■ **Source data**
>>>

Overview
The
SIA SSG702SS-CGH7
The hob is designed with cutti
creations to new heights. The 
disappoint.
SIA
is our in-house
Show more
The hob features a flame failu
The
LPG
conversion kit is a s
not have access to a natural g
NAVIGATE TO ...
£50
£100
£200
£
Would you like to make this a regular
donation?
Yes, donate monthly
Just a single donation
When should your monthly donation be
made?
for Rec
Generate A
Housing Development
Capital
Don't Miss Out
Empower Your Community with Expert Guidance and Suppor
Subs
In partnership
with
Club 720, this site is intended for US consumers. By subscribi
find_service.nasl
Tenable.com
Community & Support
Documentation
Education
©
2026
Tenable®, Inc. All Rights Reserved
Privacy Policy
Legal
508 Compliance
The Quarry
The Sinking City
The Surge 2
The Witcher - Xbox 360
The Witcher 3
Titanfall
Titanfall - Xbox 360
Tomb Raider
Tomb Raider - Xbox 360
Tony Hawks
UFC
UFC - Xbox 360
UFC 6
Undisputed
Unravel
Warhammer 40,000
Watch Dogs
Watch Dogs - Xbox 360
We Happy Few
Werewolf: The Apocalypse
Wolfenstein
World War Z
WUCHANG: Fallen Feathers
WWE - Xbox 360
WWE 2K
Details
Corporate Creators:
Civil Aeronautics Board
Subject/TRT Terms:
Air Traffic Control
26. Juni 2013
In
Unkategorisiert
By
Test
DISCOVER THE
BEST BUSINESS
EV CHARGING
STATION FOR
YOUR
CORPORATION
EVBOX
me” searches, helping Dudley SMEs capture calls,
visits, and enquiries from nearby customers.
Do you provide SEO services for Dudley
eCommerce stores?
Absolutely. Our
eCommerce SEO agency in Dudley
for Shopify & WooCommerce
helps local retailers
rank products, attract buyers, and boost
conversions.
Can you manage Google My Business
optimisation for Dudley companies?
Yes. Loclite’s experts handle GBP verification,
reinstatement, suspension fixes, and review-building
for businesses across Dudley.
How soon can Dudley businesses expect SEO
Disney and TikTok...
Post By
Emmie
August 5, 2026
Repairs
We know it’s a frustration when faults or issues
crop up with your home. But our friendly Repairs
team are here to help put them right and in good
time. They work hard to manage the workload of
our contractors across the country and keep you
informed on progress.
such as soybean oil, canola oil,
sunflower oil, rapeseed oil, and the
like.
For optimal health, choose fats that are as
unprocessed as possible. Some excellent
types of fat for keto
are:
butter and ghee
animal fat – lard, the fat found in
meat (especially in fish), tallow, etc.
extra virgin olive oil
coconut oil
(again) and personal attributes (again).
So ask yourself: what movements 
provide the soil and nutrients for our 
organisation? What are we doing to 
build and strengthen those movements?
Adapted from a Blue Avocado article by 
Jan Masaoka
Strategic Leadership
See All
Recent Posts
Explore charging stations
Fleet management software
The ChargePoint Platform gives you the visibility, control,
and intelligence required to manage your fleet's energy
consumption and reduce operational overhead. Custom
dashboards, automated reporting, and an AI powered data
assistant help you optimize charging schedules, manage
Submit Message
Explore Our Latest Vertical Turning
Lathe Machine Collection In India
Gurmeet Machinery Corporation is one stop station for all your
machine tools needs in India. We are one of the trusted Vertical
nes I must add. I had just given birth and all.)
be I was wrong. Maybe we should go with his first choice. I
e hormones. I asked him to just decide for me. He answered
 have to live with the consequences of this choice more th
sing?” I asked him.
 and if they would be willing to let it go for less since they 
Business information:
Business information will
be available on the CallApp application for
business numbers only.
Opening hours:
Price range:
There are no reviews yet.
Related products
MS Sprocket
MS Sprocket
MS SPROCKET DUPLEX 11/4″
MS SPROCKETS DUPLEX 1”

<<<

■ **Work to be completed**
How many lines of the records contain the word "information"? Give only the number.

■ **Result below**
2